Your instructions: Copy the records below exactly, starting at the line that contains "Skontaktuj się z" and ending at the line that contains "y a crédito"; leave out any pictures.

Dataset excerpts:
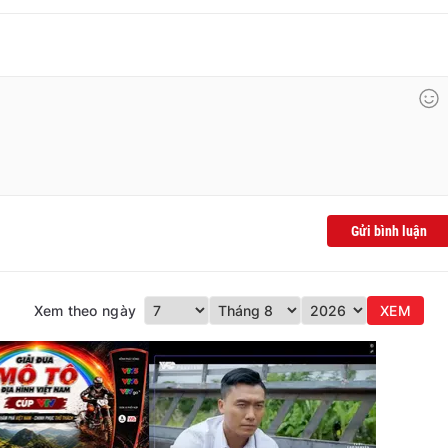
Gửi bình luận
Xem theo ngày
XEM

...

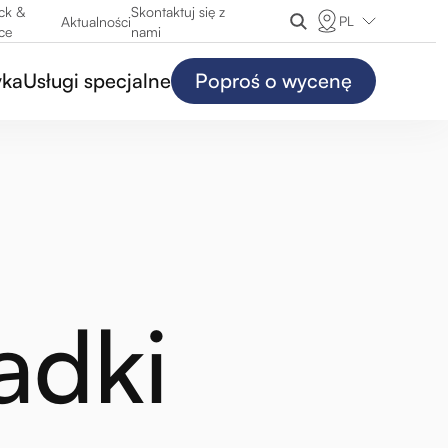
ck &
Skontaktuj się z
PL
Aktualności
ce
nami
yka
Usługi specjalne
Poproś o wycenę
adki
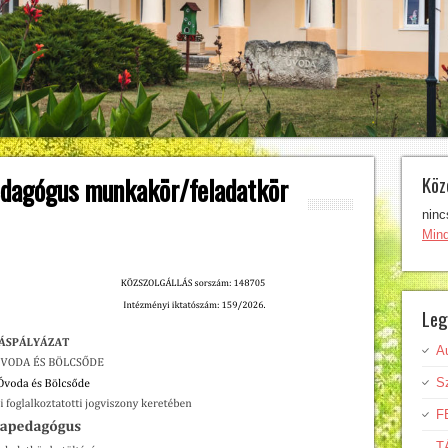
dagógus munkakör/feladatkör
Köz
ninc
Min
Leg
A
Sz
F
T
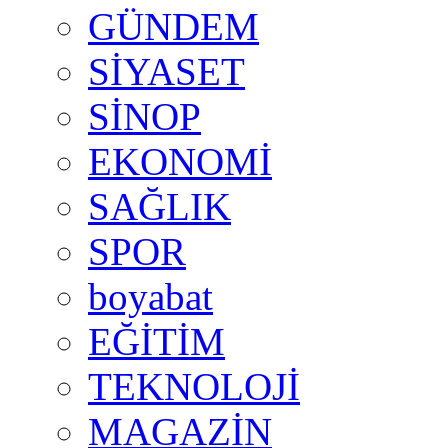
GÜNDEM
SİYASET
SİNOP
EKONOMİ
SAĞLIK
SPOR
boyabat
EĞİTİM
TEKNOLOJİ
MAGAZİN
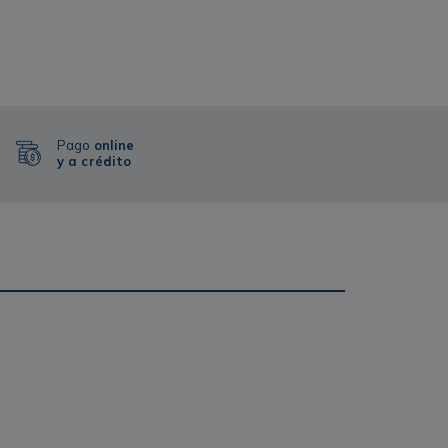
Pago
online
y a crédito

Completed exercise:
Skontaktuj się z
PL
Aktualności
ce
nami
yka
Usługi specjalne
Poproś o wycenę
adki
dagógus munkakör/feladatkör
Köz
ninc
Min
Leg
A
Sz
F
T
GÜNDEM
SİYASET
SİNOP
EKONOMİ
SAĞLIK
SPOR
boyabat
EĞİTİM
TEKNOLOJİ
MAGAZİN
Pago
online
y a crédito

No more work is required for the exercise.